Thursday, September 29, 2005

Blogging For Letters

I used to write a lot of letters, the on-paper kind that got mailed and arrived in envelopes days later. I was the guy looking soulful in the back of the coffee shop in the late '90s who looked like he was journaling, except I was actually writing epistles, so it was okay, I was cool and not a dork. No, really. I don't do it much anymore, the reasons for which are many and varied, but that's not really the point of this entry. Well, maybe it sort of is.

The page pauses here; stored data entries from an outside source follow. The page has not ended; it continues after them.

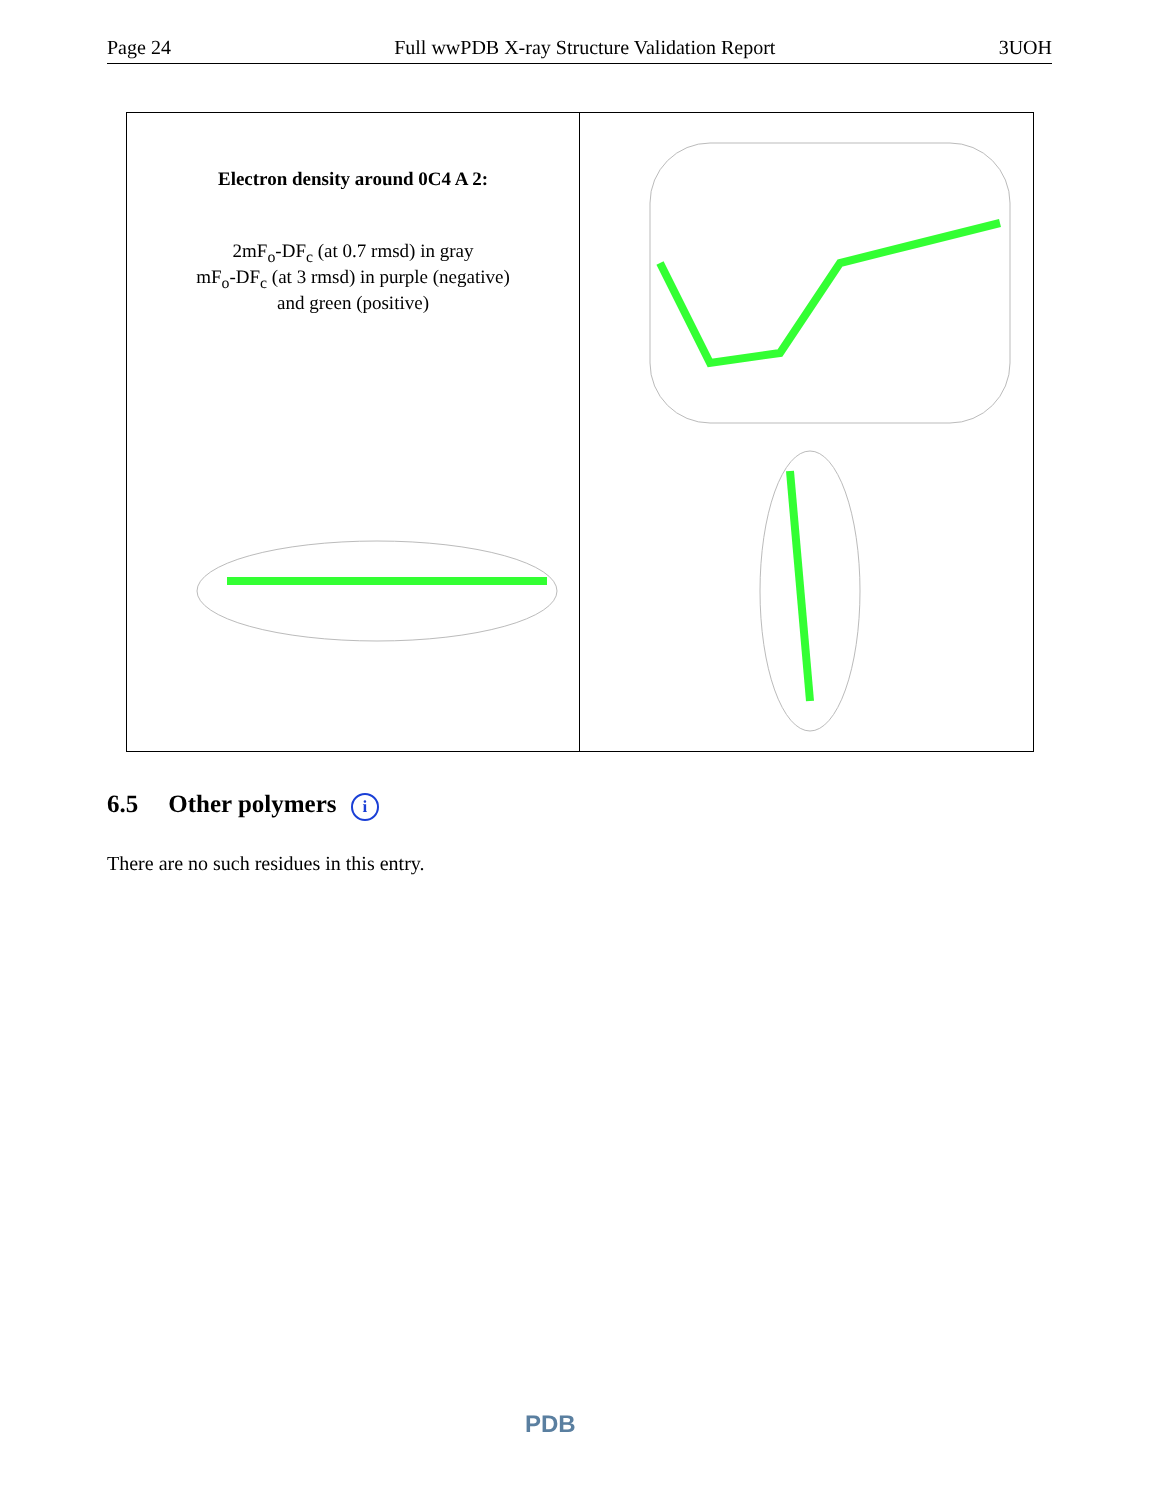Page 24 Full wwPDB X-ray Structure Validation Report 3UOH
Electron density around 0C4 A 2:
2mF<sub>o</sub>-DF<sub>c</sub> (at 0.7 rmsd) in gray
mF<sub>o</sub>-DF<sub>c</sub> (at 3 rmsd) in purple (negative)
and green (positive)
6.5 Other polymers i
There are no such residues in this entry.
PDB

L. and I sometimes still write each other letters, though we have lived in the same space for years. Mine are usually writ when I am on a plane trip somewhere, she sometimes just writes whilst I assume she is doing prep work for school. It's an ongoing narrative--when we were dating but living on opposite sides of the coast the narrative was about dual meanings of writing each other--both the act of sending letters and the act of creating the other person out of words, a liter(al/ary) conjuring act (God, that was soooo post-modern I can hardly stand it). The other person isn't there, so you write them. The other returns the favor by writing you.

L. wrote me a letter a few weeks back positing that this is exactly what I am doing when blogging, is writing letters. Sam and Rebecca have pretty much the same dialog going that L. and I do, only it is posted for all to see, the acknowledgement that they are writing each other only tacit. I haven't written either of them an actual physical letter in years, but we've been trading acknowledgements back and forth for a month or two now, never directly acknowledging that this is what we're doing, but a dialog goes on nonetheless. It's like having a conversation with someone at the next table in a restaurant by overhearing the conversation they're having, and then responding by having a conversation with the person with whom you're actually sitting.

Did I have a point here? Did I even have a thesis that wasn't borrowed from my wife? Em...no. Apparently not.

1 comment:

fronesis said...

Yes. Yes, indeed. The restaurant conversation is the perfect analogy for this, and it explains something for me that had been nagging at the back of my mind. It explains why I almost never comment here. I have to read the posts, think about them, and then, inevitably, my own blog posts are just responses (even if, often, they are utterly indirect).

I guess that's part of the blogging phenomenon, though, as most 'big' bloggers are always working with, through, against what other blogger say.

But I have to say: I had no idea getting into this that it would have the sort of 'intimacy' (don't have a better name for it) that it sometimes does.

And I'm not kidding: GO SEE SERENITY NOW!!!